Basically, it is clear that the plaintiffs, still having an interest in the preservation of the property by reason of their continuing liability upon the bond and mortgage, had an insurable interest in the premises after the sale on August 16, 1961 (Waring v. Loder, 53 N.Y. 581, 585; Palisano v. Bankers & Shippers Ins. Co., 276 App. Div. 523, 526). Prior to the sale, the plaintiffs had procured fire insurance policies containing standard mortgagee clauses; following the sale, these policies became a duty on the part of the defendants, in the event of loss, to pay such loss to the mortgagee to the extent of the amount due on the mortgage (Palisano v. Bankers & Shippers Ins. Co., 276 App. Div. 523, 526, supra; Excelsior Fire Ins. Co. v. Royal Ins. Co., 55 N.Y. 343). Any such contractual duty or right of the parties, of course, became fixed at the time of the fire and of the loss on November 1,1961 (Savarese v. Ohio Farmers Ins. Co., 260 N. Y. 45, 54, supra). Since the plaintiffs produce an assignment of the mortgagee’s interests in the policies, whatever interests
It is well settled that the standard mortgagee clause in a fire insurance policy creates independent insurance of the mortgagee’s interest just as if the mortgagee had received a separate policy from the insurer. (See, e.g., Savarese v. Ohio Farmers Ins. Co., 260 N. Y. 45, supra; Syracuse Sav. Bank v. Yorkshire Ins. Co., 301 N. Y. 403; Eddy v. London Assur. Corp., 143 N. Y. 311; Hastings v. Westchester Fire Ins. Co., 73 N. Y. 141.) In the present case it is undisputed that the mortgagee’s interests were protected at the time of the loss by “ separate ” policies procured by the plaintiffs (as mortgagors) and the buyers (as owner-mortgagors). The identity of the interest insured, insofar as the mortgagee is concerned, however, was the same. (Cf. Smith v. Northern Ins. Co., 232 App. Div. 354; 31 N. Y. Jur., Insurance, §§ 1609, 1610.)

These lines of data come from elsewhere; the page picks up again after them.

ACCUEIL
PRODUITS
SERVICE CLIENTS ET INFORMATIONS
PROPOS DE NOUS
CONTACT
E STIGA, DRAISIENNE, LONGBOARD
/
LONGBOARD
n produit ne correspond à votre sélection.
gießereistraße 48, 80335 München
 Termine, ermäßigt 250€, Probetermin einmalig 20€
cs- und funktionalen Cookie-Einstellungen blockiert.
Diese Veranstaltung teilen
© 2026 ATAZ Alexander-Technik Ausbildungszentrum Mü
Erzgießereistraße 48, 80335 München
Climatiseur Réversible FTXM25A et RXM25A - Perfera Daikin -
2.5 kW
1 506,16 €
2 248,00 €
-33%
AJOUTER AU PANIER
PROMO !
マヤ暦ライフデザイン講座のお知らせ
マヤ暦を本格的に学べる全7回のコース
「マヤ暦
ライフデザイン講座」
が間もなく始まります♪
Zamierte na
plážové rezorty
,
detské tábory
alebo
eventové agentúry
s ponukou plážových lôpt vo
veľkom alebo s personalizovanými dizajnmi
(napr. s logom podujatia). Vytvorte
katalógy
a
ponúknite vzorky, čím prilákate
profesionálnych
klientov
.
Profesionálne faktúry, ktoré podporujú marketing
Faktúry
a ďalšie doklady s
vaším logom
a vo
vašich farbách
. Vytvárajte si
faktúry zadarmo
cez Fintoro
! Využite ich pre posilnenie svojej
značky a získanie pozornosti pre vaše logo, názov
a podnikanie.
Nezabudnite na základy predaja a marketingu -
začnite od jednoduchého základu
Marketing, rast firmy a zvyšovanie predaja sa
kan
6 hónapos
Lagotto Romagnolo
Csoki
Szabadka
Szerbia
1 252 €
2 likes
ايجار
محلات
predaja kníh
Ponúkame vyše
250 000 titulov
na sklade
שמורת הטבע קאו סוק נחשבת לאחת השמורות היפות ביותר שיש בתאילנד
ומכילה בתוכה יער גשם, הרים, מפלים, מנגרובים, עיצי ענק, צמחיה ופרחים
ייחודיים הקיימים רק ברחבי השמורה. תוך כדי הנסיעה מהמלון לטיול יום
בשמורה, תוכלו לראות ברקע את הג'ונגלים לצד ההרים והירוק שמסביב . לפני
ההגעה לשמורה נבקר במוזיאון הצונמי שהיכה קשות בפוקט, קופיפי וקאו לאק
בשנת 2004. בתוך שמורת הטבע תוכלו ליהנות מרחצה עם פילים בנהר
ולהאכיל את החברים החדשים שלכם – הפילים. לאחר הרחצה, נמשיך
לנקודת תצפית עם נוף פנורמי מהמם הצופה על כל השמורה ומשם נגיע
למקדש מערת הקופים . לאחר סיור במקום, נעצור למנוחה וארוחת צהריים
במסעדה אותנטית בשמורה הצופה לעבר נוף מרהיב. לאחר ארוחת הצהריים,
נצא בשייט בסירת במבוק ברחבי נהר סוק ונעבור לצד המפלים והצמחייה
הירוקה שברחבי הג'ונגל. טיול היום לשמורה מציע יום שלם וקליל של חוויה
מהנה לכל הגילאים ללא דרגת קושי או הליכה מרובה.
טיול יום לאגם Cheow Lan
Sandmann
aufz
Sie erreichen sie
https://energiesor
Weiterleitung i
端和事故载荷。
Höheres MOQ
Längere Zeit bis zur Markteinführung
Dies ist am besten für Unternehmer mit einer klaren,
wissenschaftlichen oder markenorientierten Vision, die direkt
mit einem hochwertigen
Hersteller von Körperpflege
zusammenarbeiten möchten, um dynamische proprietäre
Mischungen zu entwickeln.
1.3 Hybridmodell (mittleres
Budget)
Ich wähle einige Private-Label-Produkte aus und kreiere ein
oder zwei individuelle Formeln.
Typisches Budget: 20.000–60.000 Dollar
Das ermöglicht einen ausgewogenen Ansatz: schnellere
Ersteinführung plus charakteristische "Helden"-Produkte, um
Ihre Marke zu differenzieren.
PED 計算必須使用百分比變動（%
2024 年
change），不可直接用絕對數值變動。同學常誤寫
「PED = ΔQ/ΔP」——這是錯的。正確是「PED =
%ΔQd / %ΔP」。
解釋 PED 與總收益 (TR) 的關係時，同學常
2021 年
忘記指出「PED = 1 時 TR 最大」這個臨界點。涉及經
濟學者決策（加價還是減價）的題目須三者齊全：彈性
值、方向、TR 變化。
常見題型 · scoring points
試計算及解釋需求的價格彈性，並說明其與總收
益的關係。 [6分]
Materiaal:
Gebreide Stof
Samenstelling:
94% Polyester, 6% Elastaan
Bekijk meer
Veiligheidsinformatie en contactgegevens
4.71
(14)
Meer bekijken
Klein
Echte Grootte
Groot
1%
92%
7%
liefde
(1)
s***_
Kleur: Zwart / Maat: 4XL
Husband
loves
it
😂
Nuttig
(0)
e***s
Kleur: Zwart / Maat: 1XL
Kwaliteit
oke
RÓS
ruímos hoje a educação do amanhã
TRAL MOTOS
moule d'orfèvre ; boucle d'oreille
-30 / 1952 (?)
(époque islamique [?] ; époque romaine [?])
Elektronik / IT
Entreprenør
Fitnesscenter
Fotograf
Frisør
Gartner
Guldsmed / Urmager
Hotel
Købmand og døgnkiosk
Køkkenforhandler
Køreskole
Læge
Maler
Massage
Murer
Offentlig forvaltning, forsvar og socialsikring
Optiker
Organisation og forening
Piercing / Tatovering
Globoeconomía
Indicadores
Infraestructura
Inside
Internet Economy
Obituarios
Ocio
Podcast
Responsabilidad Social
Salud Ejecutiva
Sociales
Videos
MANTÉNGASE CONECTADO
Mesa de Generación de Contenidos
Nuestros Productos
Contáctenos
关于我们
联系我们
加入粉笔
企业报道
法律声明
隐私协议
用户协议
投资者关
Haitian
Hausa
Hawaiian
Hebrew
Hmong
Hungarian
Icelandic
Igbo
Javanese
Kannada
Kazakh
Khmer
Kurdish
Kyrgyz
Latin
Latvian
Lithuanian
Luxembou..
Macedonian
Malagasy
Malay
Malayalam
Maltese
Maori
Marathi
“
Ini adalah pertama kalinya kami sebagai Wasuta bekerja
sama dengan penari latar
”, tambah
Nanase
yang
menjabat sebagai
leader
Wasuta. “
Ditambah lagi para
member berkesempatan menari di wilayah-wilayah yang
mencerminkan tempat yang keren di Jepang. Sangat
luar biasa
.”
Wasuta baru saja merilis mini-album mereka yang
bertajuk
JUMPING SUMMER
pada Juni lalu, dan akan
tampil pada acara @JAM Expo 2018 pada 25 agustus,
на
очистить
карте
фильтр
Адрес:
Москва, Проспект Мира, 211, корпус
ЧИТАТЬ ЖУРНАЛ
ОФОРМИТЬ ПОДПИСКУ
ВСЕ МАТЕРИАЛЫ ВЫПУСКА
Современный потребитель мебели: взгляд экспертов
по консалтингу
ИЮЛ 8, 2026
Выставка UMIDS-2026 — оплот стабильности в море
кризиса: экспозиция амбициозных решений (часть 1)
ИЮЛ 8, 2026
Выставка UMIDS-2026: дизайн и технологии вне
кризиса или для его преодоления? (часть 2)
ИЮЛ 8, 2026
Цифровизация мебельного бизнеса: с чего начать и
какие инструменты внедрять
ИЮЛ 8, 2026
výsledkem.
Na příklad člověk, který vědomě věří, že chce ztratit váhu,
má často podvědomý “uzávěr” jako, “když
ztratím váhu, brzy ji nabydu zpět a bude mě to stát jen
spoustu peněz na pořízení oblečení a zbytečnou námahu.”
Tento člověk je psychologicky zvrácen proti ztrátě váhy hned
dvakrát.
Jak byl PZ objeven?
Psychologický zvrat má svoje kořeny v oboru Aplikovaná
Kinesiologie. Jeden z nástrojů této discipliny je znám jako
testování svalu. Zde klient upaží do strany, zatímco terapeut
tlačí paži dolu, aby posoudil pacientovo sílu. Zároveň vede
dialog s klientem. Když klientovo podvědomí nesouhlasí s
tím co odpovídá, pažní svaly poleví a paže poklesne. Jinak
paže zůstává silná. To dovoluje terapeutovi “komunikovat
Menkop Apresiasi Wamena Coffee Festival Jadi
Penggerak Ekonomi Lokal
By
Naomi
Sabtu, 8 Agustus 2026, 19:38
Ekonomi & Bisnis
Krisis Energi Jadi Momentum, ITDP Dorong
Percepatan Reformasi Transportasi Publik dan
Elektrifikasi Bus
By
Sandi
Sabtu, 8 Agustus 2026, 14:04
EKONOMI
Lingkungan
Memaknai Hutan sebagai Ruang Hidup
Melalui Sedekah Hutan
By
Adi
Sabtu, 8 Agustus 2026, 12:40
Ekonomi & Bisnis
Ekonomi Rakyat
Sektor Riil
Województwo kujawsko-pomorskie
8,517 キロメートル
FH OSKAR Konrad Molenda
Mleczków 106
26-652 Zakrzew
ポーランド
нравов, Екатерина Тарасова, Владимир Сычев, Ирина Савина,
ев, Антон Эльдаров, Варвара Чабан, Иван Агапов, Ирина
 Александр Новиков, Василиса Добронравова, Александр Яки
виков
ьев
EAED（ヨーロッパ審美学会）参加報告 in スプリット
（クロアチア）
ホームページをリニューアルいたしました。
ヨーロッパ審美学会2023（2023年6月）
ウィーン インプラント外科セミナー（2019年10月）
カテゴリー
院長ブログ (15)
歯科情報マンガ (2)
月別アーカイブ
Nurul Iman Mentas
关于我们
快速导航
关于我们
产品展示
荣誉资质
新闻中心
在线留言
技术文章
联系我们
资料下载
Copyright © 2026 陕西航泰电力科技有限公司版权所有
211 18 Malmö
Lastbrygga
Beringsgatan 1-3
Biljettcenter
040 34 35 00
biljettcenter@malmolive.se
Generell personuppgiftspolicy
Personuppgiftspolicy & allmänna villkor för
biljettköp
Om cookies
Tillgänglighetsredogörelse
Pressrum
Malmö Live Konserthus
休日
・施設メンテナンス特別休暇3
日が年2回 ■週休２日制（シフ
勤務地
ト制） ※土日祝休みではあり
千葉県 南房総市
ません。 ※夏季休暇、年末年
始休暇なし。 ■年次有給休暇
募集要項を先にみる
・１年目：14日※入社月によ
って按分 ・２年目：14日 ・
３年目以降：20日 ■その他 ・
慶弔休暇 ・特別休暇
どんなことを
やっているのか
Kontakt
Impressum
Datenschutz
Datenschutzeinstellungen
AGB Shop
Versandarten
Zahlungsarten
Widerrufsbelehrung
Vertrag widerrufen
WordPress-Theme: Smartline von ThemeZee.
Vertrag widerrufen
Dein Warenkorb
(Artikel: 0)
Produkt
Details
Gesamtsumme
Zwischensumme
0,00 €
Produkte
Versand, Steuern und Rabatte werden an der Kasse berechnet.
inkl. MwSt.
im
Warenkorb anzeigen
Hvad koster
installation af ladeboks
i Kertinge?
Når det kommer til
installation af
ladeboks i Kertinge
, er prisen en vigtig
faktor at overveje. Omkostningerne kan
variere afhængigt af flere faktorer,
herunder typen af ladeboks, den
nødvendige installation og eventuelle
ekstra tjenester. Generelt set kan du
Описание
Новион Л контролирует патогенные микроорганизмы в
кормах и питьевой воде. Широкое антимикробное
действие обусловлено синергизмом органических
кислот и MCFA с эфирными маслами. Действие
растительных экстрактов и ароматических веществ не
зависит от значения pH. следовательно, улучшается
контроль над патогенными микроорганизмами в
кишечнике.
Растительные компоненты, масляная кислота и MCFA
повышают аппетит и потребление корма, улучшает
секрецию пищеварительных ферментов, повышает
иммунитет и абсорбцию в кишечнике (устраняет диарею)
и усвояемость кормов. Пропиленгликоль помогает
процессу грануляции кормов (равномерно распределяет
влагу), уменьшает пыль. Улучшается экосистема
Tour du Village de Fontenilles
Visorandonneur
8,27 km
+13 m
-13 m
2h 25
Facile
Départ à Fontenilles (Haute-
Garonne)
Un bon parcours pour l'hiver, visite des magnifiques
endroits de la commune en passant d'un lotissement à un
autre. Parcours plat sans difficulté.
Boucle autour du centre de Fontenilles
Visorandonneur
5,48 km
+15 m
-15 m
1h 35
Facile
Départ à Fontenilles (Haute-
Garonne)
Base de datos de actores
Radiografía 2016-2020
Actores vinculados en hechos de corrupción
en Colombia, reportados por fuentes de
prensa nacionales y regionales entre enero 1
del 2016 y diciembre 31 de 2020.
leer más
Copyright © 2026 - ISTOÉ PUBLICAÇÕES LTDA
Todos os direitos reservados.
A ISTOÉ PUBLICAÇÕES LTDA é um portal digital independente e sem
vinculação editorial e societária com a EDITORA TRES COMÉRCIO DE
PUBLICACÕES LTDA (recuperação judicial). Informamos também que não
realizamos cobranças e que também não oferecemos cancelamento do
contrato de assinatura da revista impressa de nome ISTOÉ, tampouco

Under this reasoning, therefore, the mortgagee, having elected to receive the full benefits of the policies of the owner-mortgagors and its own interest having been satisfied, could not obtain a double recovery of the fire loss in the amount of the mortgage debt, particularly in violation of the standard apportionment clauses in plaintiffs’ policies. (See Lipsitz v. Union Ins. Soc., 149 Misc. 809; Brewer v. North River Ins. Co., 137 N. Y. S. 2d 909.) And it is elementary that the plaintiffs as assignees take subject to the same defenses that might be interposed against the mortgagee.
Accordingly, plaintiffs’ complaint must be dismissed and summary judgment should be entered in favor of the defendants, with costs. I do not pass upon any issue concerning contribution among the insurers.